_To do:_
The copy must run from the first line of the entries below through the line containing "galvanizado preesforzado maquinaria", restated word for word, with pictures left out.

Data shown START

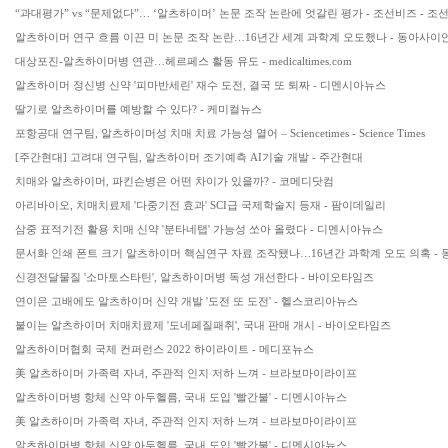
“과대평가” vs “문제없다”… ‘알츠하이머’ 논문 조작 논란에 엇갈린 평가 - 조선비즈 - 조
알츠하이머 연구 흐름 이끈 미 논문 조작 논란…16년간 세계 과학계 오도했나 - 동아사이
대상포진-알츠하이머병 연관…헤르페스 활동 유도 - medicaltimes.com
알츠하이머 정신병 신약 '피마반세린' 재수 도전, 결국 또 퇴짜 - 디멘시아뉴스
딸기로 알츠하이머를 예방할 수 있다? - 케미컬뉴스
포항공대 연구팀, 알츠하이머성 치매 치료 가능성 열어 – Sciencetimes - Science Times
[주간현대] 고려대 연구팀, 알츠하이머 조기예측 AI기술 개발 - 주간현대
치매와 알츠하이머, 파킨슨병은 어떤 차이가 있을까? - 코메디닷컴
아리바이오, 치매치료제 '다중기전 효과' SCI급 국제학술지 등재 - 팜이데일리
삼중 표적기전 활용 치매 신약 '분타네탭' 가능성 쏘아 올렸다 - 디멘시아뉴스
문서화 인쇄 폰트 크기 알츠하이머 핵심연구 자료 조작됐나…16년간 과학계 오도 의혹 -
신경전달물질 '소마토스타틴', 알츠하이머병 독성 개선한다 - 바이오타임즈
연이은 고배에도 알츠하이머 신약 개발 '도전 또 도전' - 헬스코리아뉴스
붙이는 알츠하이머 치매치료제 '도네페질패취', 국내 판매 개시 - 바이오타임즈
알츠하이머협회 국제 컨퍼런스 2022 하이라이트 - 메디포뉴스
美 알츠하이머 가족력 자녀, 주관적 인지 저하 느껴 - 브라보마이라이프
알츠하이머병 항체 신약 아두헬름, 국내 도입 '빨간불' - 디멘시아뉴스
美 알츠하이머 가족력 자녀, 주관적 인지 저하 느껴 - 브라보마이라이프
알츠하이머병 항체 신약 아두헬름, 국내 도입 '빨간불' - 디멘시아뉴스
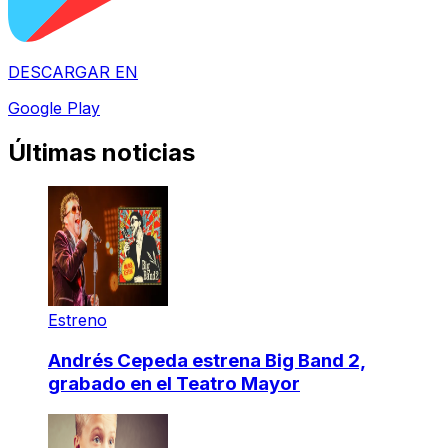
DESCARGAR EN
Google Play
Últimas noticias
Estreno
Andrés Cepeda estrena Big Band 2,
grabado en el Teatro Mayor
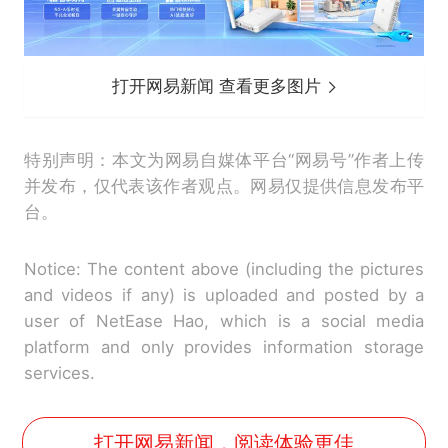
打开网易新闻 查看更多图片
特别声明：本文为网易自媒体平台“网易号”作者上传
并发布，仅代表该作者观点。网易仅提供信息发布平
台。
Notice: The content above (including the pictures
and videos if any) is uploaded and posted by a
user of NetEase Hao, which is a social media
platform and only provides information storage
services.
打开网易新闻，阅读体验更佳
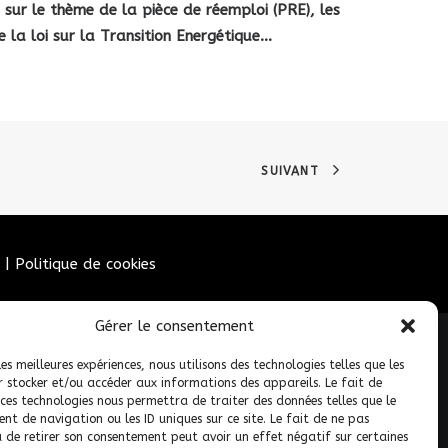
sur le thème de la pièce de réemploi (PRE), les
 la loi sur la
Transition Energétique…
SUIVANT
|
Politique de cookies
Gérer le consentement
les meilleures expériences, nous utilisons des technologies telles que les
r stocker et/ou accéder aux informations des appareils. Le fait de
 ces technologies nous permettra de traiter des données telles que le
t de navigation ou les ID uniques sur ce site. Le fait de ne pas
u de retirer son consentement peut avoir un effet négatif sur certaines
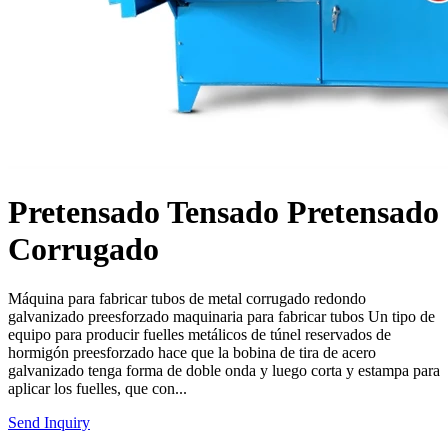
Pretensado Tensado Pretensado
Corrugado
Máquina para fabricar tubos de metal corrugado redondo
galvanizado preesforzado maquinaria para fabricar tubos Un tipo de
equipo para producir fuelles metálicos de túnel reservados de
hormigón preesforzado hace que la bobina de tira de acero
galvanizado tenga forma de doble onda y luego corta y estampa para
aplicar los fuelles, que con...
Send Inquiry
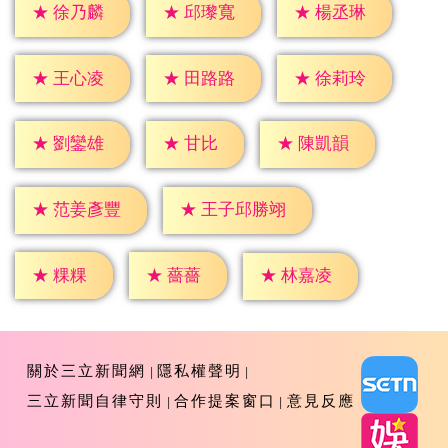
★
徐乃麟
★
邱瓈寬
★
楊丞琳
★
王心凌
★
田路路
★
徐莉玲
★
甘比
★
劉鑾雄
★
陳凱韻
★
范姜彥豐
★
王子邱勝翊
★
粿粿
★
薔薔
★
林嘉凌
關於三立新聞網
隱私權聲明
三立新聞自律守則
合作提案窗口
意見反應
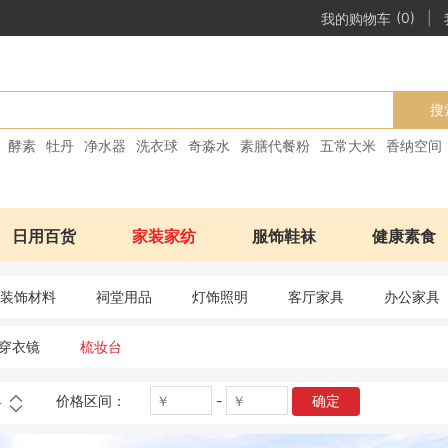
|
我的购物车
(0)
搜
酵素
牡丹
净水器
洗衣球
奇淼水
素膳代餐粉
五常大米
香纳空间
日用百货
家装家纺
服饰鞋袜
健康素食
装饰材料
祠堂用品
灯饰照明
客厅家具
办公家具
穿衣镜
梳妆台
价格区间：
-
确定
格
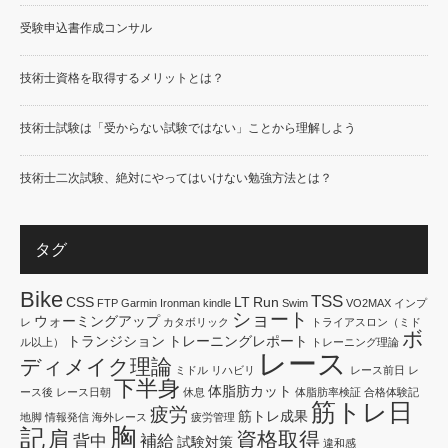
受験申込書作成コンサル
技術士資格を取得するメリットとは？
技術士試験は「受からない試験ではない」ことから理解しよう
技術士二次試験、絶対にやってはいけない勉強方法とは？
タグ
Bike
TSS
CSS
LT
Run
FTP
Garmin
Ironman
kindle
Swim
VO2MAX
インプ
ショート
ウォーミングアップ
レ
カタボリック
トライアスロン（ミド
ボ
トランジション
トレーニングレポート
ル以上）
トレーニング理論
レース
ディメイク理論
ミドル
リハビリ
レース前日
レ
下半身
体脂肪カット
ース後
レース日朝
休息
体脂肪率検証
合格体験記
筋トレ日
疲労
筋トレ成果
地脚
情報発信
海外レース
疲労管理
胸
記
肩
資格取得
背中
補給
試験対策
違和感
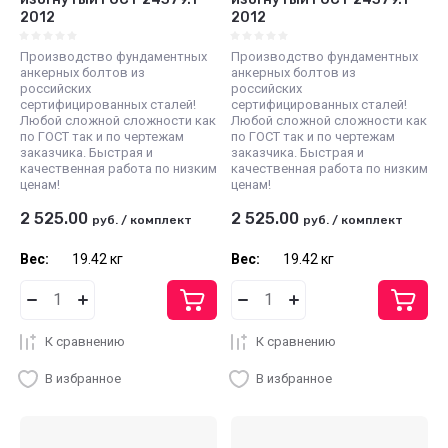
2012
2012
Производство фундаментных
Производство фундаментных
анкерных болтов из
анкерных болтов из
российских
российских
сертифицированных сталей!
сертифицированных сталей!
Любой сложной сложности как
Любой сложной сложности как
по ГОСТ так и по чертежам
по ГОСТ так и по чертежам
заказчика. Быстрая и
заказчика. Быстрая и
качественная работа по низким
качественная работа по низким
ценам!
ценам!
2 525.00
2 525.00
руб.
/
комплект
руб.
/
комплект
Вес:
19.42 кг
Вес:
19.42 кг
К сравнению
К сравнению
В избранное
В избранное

Data shown END

_Solution to this task:_
“과대평가” vs “문제없다”… ‘알츠하이머’ 논문 조작 논란에 엇갈린 평가 - 조선비즈 - 조
알츠하이머 연구 흐름 이끈 미 논문 조작 논란…16년간 세계 과학계 오도했나 - 동아사이
대상포진-알츠하이머병 연관…헤르페스 활동 유도 - medicaltimes.com
알츠하이머 정신병 신약 '피마반세린' 재수 도전, 결국 또 퇴짜 - 디멘시아뉴스
딸기로 알츠하이머를 예방할 수 있다? - 케미컬뉴스
포항공대 연구팀, 알츠하이머성 치매 치료 가능성 열어 – Sciencetimes - Science Times
[주간현대] 고려대 연구팀, 알츠하이머 조기예측 AI기술 개발 - 주간현대
치매와 알츠하이머, 파킨슨병은 어떤 차이가 있을까? - 코메디닷컴
아리바이오, 치매치료제 '다중기전 효과' SCI급 국제학술지 등재 - 팜이데일리
삼중 표적기전 활용 치매 신약 '분타네탭' 가능성 쏘아 올렸다 - 디멘시아뉴스
문서화 인쇄 폰트 크기 알츠하이머 핵심연구 자료 조작됐나…16년간 과학계 오도 의혹 -
신경전달물질 '소마토스타틴', 알츠하이머병 독성 개선한다 - 바이오타임즈
연이은 고배에도 알츠하이머 신약 개발 '도전 또 도전' - 헬스코리아뉴스
붙이는 알츠하이머 치매치료제 '도네페질패취', 국내 판매 개시 - 바이오타임즈
알츠하이머협회 국제 컨퍼런스 2022 하이라이트 - 메디포뉴스
美 알츠하이머 가족력 자녀, 주관적 인지 저하 느껴 - 브라보마이라이프
알츠하이머병 항체 신약 아두헬름, 국내 도입 '빨간불' - 디멘시아뉴스
美 알츠하이머 가족력 자녀, 주관적 인지 저하 느껴 - 브라보마이라이프
알츠하이머병 항체 신약 아두헬름, 국내 도입 '빨간불' - 디멘시아뉴스
DESCARGAR EN
Google Play
Últimas noticias
Estreno
Andrés Cepeda estrena Big Band 2,
grabado en el Teatro Mayor
打开网易新闻 查看更多图片
特别声明：本文为网易自媒体平台“网易号”作者上传
并发布，仅代表该作者观点。网易仅提供信息发布平
台。
Notice: The content above (including the pictures
and videos if any) is uploaded and posted by a
user of NetEase Hao, which is a social media
platform and only provides information storage
services.
打开网易新闻，阅读体验更佳
sur le thème de la pièce de réemploi (PRE), les
 la loi sur la
Transition Energétique…
SUIVANT
|
Politique de cookies
Gérer le consentement
les meilleures expériences, nous utilisons des technologies telles que les
r stocker et/ou accéder aux informations des appareils. Le fait de
 ces technologies nous permettra de traiter des données telles que le
t de navigation ou les ID uniques sur ce site. Le fait de ne pas
u de retirer son consentement peut avoir un effet négatif sur certaines
Pretensado Tensado Pretensado
Corrugado
Máquina para fabricar tubos de metal corrugado redondo
galvanizado preesforzado maquinaria para fabricar tubos Un tipo de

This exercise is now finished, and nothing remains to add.